(Goal of the exercise) Whenever a line in the entries includes the word "Health", copy that line out.

(Input records)
▬▬▬
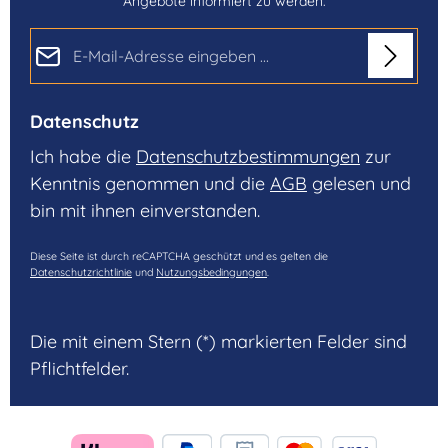
Angebote informiert zu werden.
E-Mail-Adresse*
Datenschutz
Ich habe die
Datenschutzbestimmungen
zur
Kenntnis genommen und die
AGB
gelesen und
bin mit ihnen einverstanden.
Diese Seite ist durch reCAPTCHA geschützt und es gelten die
Datenschutzrichtlinie
und
Nutzungsbedingungen
.
Die mit einem Stern (*) markierten Felder sind
Pflichtfelder.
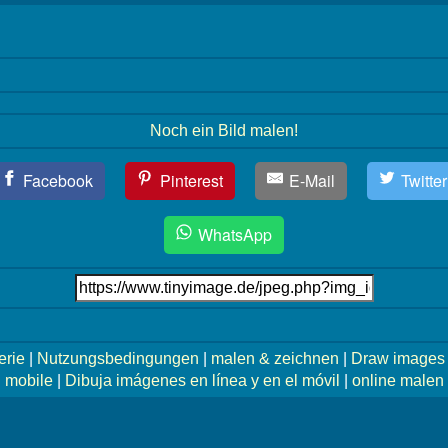
Noch ein Bild malen!
Facebook
Pinterest
E-Mail
Twitter
WhatsApp
erie
|
Nutzungsbedingungen
|
malen & zeichnen
|
Draw images 
mobile
|
Dibuja imágenes en línea y en el móvil
|
online malen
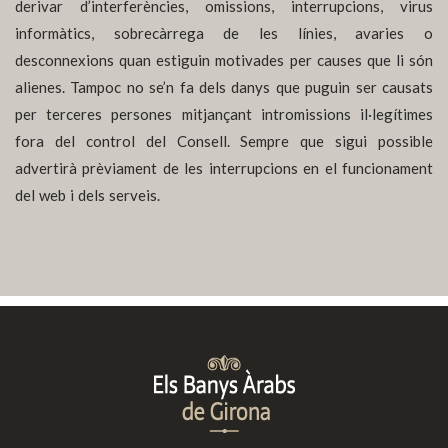
derivar d’interferències, omissions, interrupcions, virus
informàtics, sobrecàrrega de les línies, avaries o
desconnexions quan estiguin motivades per causes que li són
alienes. Tampoc no se’n fa dels danys que puguin ser causats
per terceres persones mitjançant intromissions il·legítimes
fora del control del Consell. Sempre que sigui possible
advertirà prèviament de les interrupcions en el funcionament
del web i dels serveis.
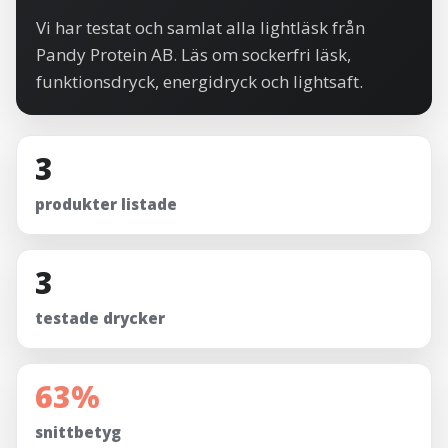
Vi har testat och samlat alla lightläsk från
Pandy Protein AB. Läs om sockerfri läsk,
funktionsdryck, energidryck och lightsaft.
3
produkter listade
3
testade drycker
63%
snittbetyg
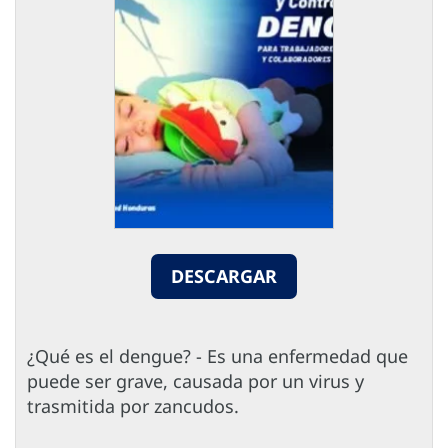
DESCARGAR
¿Qué es el dengue? - Es una enfermedad que
puede ser grave, causada por un virus y
trasmitida por zancudos.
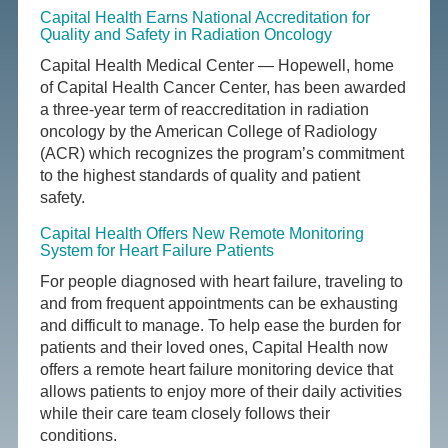
Capital Health Earns National Accreditation for
Quality and Safety in Radiation Oncology
Capital Health Medical Center — Hopewell, home
of Capital Health Cancer Center, has been awarded
a three-year term of reaccreditation in radiation
oncology by the American College of Radiology
(ACR) which recognizes the program’s commitment
to the highest standards of quality and patient
safety.
Capital Health Offers New Remote Monitoring
System for Heart Failure Patients
For people diagnosed with heart failure, traveling to
and from frequent appointments can be exhausting
and difficult to manage. To help ease the burden for
patients and their loved ones, Capital Health now
offers a remote heart failure monitoring device that
allows patients to enjoy more of their daily activities
while their care team closely follows their
conditions.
▬▬▬
(Response to this task)
Capital Health Earns National Accreditation for
Capital Health Medical Center — Hopewell, home
of Capital Health Cancer Center, has been awarded
Capital Health Offers New Remote Monitoring
patients and their loved ones, Capital Health now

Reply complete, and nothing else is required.